WRITTEN TASK
Leave the pictures out and transcribe every record exactly.

DATA FOR THE TASK
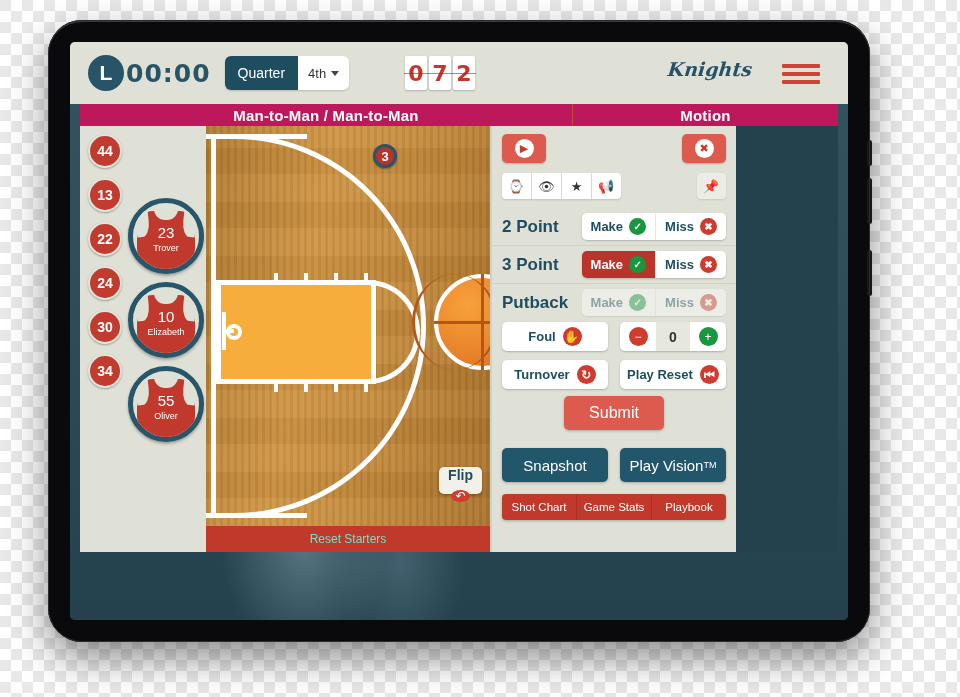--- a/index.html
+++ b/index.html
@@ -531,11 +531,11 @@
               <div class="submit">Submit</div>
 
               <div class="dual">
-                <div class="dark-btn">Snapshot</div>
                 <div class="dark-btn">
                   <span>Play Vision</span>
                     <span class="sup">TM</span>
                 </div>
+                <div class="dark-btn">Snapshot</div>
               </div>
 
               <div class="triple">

FINISHED TASK
--- a/index.html
+++ b/index.html
@@ -531,11 +531,11 @@
               <div class="submit">Submit</div>
 
               <div class="dual">
-                <div class="dark-btn">Snapshot</div>
                 <div class="dark-btn">
                   <span>Play Vision</span>
                     <span class="sup">TM</span>
                 </div>
+                <div class="dark-btn">Snapshot</div>
               </div>
 
               <div class="triple">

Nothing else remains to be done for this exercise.